Выбрать главу

Мне пришлось слышать Лавренева и как замечательного рассказчика-импровизатора. Выступать с эстрады он не любил. Напечатанных вещей почти не читал. Но в то же время при соответствующем настроении он импровизировал почти вдохновенно. Эти его устные рассказы в большинстве своем не напечатаны.

Все творчество Бориса Андреевича связано с современностью. Между тем он хорошо знал русскую историю, и его исторические импровизационные рассказы тоже бывали порой очень увлекательными.

Дело происходило до войны в славном старинном русском городе Новгороде. Там тогда, по-моему, особенно чувствовалось обаяние старины. То и дело за новыми домами выглядывали старые церкви и часовни.

Потом мне пришлось видеть старинный город совсем разрушенным в первые послевоенные годы. Исторические памятники со временем были мастерски реставрированы. Но увы, при самой умелой реставрации подлинная поэзия старины не всегда сохраняется.

В этом довоенном Новгороде я часто встречал Бориса Андреевича. Мы с ним не раз гуляли по новгородским улицам, и Господин Великий Новгород как бы оживал в его рассказах. Он знал старые нравы и обычаи во всех их деталях, хорошо знал новгородское искусство. Создавалось ощущение, будто мы с ним входили в жилища новгородских купцов и новгородских простолюдинов, знакомились с их жизнью, с их своеобразным бытом. Особенно интересно передавал он сцены, связанные с новгородским демократизмом. В его рассказах как бы оживало новгородское вече, схватки и потасовки на новгородских мостах, своеобразная новгородская церковная жизнь. Здесь церкви были почти цеховыми учреждениями, в церковных подвалах обычно хранились товары, меха, кожи, текстильные изделия.

— Вы, видно, жили в древнем Новгороде? — спросил я его как-то.

— Может быть, и жил, — подтвердил он.

Он выступал на заседании Новгородского совета (тогда город входил в Ленинградскую область), где шла речь о будущем города, в частности будущем новгородской промышленности, тогда не очень значительной. Слова писателя Лавренева удивили слушателей, показались им почти фантастическими. Он говорил о том, что в прошлом великий город, носитель своеобразных старорусских демократических традиций, может и должен стать мировым туристическим центром.

Это был 1935 год. Иностранных туристов в нашей стране тогда еще не было, да и вообще туризм не был популярен.

Прошли годы, и предсказание писателя сбылось.

Через много лет я вспоминал об этой речи писателя, когда видел в Новгороде многочисленных туристов из разных стран, разговаривающих на самых различных языках, европейских и восточных. Интересно отметить, что они интересовались не только прошлым города, его великим искусством, но и новгородскими демократическими традициями, о которых когда-то говорил Б. Лавренев. В старых газетных комплектах я искал эту его интересную речь, но, увы, найти не сумел.

Борис Андреевич много говорил о неизбежности будущей большой войны, он считал, что мы к ней должны серьезно готовиться.
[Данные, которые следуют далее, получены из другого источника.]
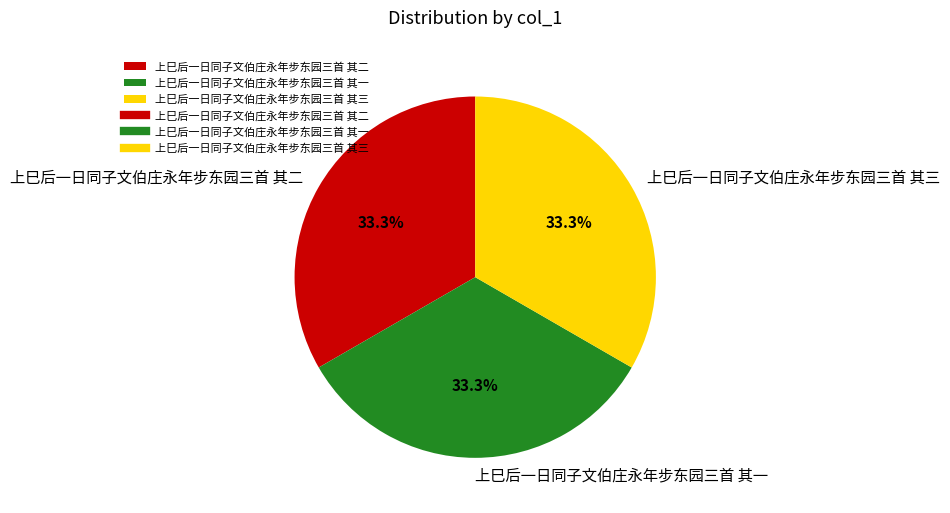

How many segments does this pie chart have?

3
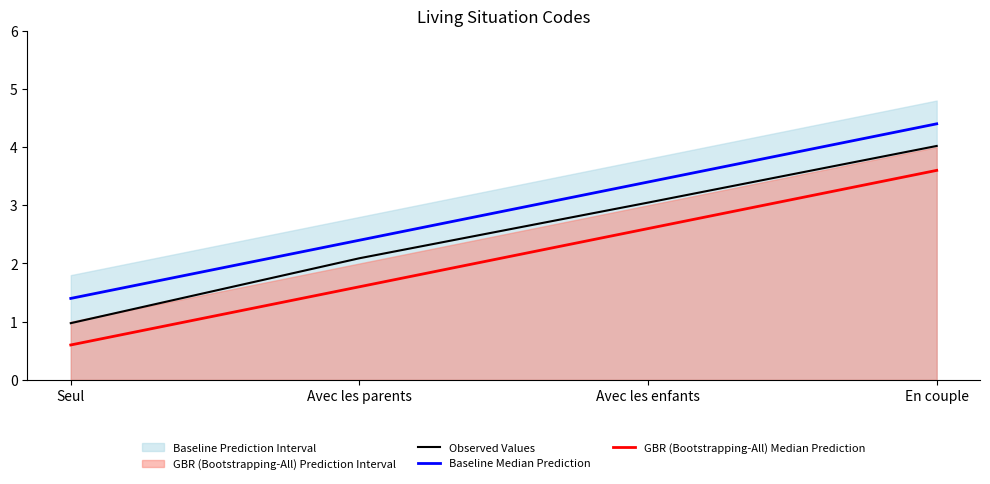

What is the sum of the Observed Values values at En couple and Seul?

5.0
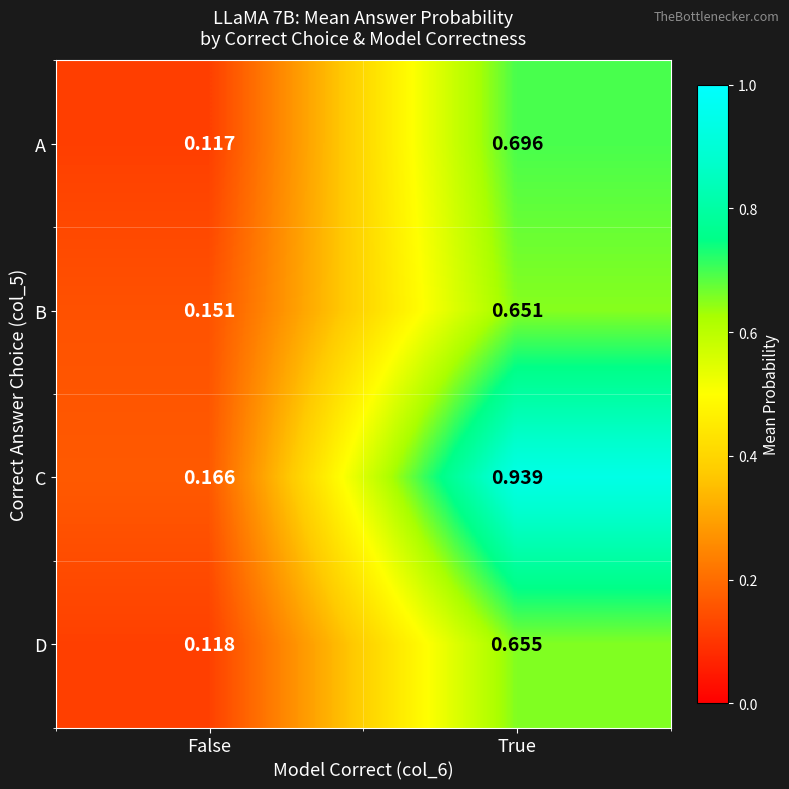

How many distinct data groups are displayed?

4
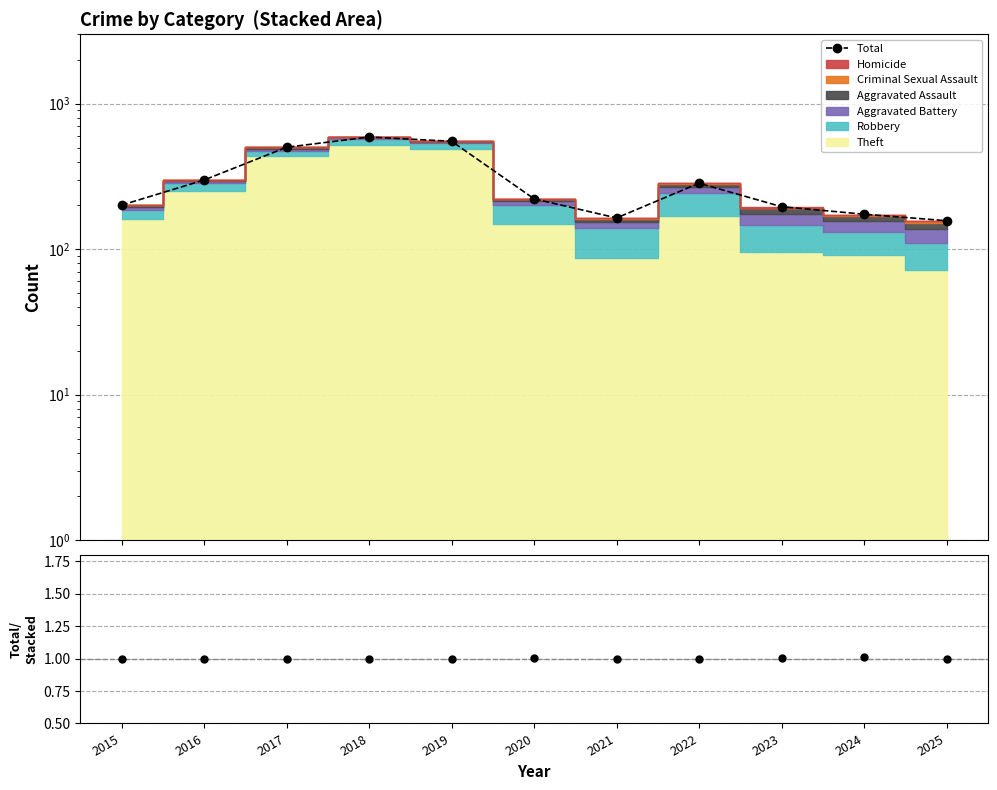

True or false: Total and Total / Stacked intersect in this chart.

False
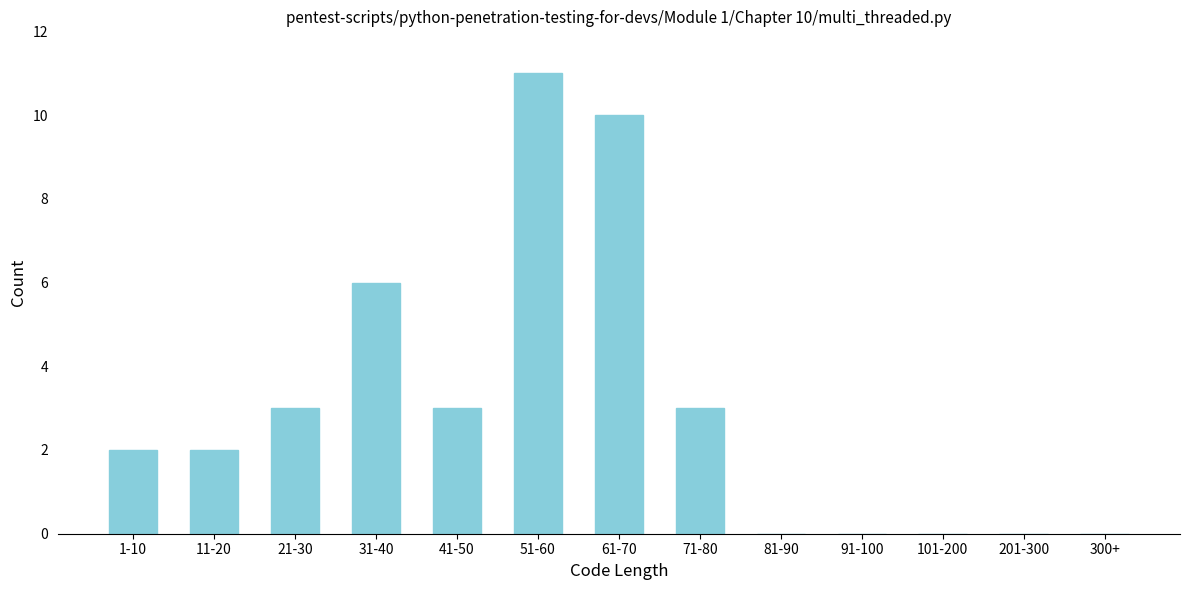

Reading left to right, transcribe all the data shown in this chart.

1-10=2	11-20=2	21-30=3	31-40=6	41-50=3	51-60=11	61-70=10	71-80=3	81-90=0	91-100=0	101-200=0	201-300=0	300+=0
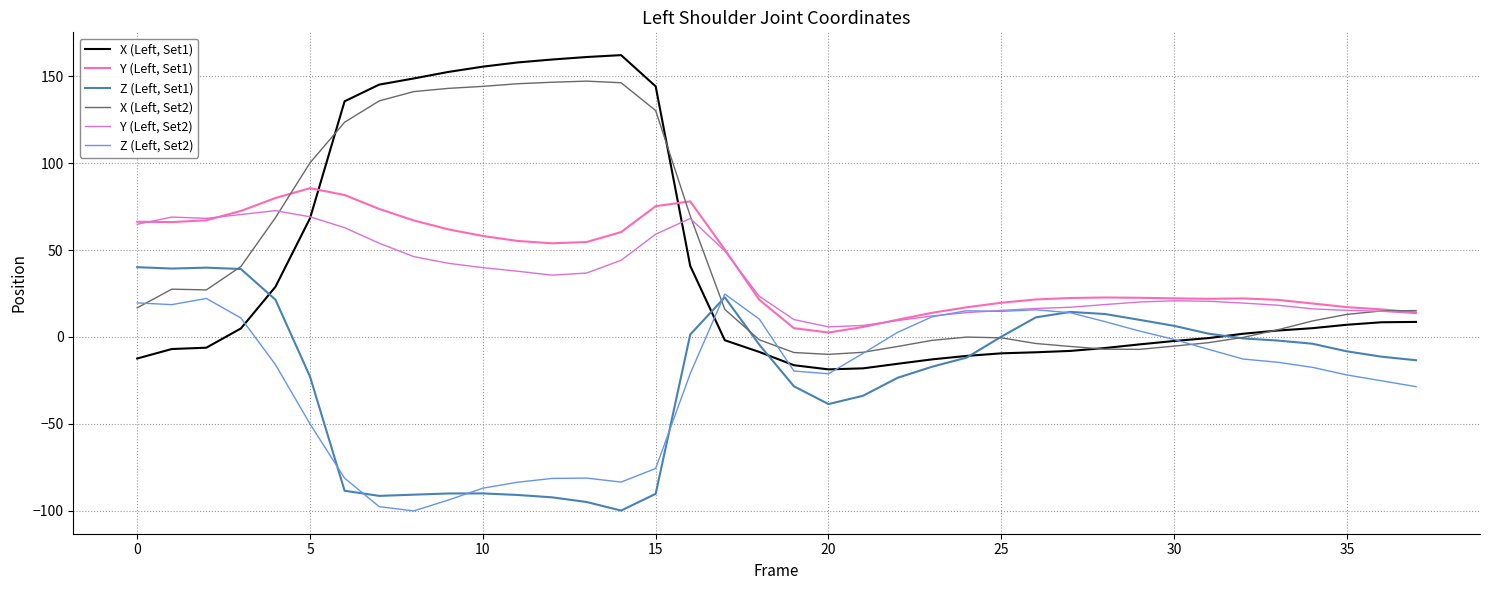

What is the lowest value of the X (Left, Set1) series?

-18.7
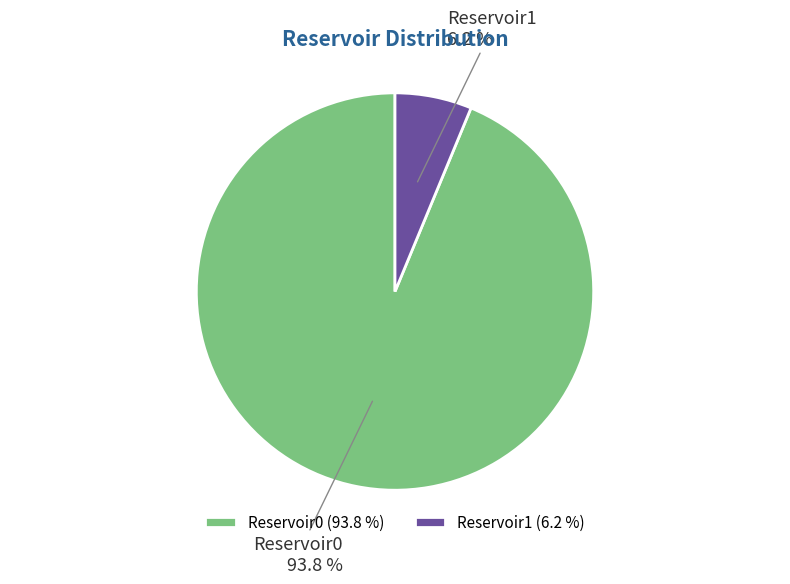

The Reservoir0 slice represents 99% of the pie. True or false?

False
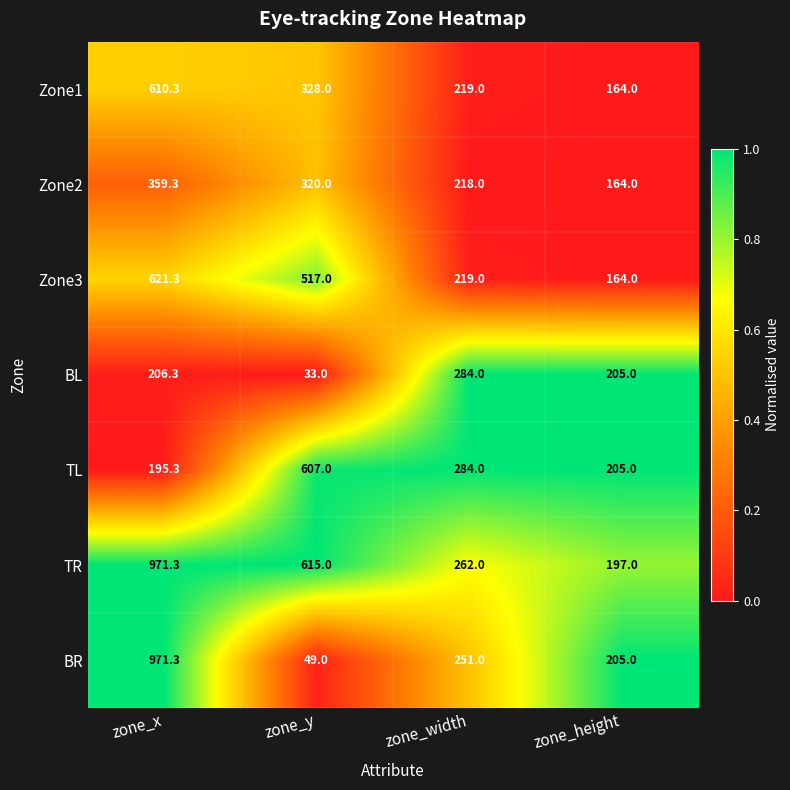

Between zone_x and zone_height, which series saw the biggest shift?

TR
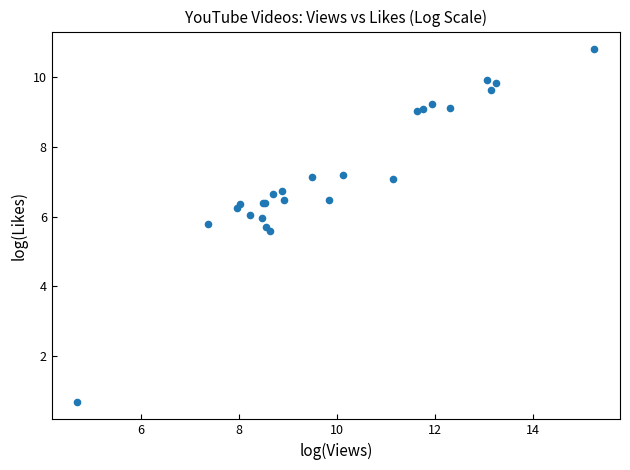

What Y value in the scatter plot is closest to 5?

5.6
Он организовал военное обучение ленинградских писателей, понимая, что большая война придет, по-видимому, скоро, настаивал на подготовке и бдительности в этой области. Его бесконечные напоминания о будущей войне казались навязчивой идеей, а в действительности были проявлением его политической мудрости. Он лучше понимал подлинное развитие политических событий, чем многие окружающие его товарищи.

К сожалению, незадолго до войны он тяжело заболел. В военные годы я его не видел. Встретились мы с ним только в Ленинграде уже после окончания войны.

Его не радовали новые успехи его литературных произведений. За две его новые пьесы были присуждены Государственные премии. Когда я его поздравлял с первой из этих наград (пьеса «За тех, кто в море»), он сказал:

— Ну, поздравляйте. Кажется, так принято. А я знаю недостатки своих произведений и мог бы написать критическую статью о Борисе Лавреневе лучше всяких критиков и зоилов.

Он должен был переехать в Москву, где обещали создать ему идеальные условия и для работы, и для лечения. Мне казалось, что он в это не очень верил, переезжал как-то неохотно. В последний раз в Москве я видел его совсем больным, у него очень болели глаза, он плохо ориентировался в окружающем.

Он мне сказал тогда:

— Сколько было интересных замыслов, и как мало успел я выполнить. А больше не сумею. Так жалко, что эти замыслы нельзя кому-нибудь завещать.

Это был большой человек, человек очень сложный, многообразный.

Бывают люди, внешний облик которых недостаточно раскрывает их сущность. Его мнимая суровость была отражением суровых этических требований, которые он предъявлял и к себе, и к другим. Это не всегда понимали, и порой многие его поступки удивляли людей, казались им необычными, странными. А это было вызвано серьезным отношением к людям, вниманием к ним.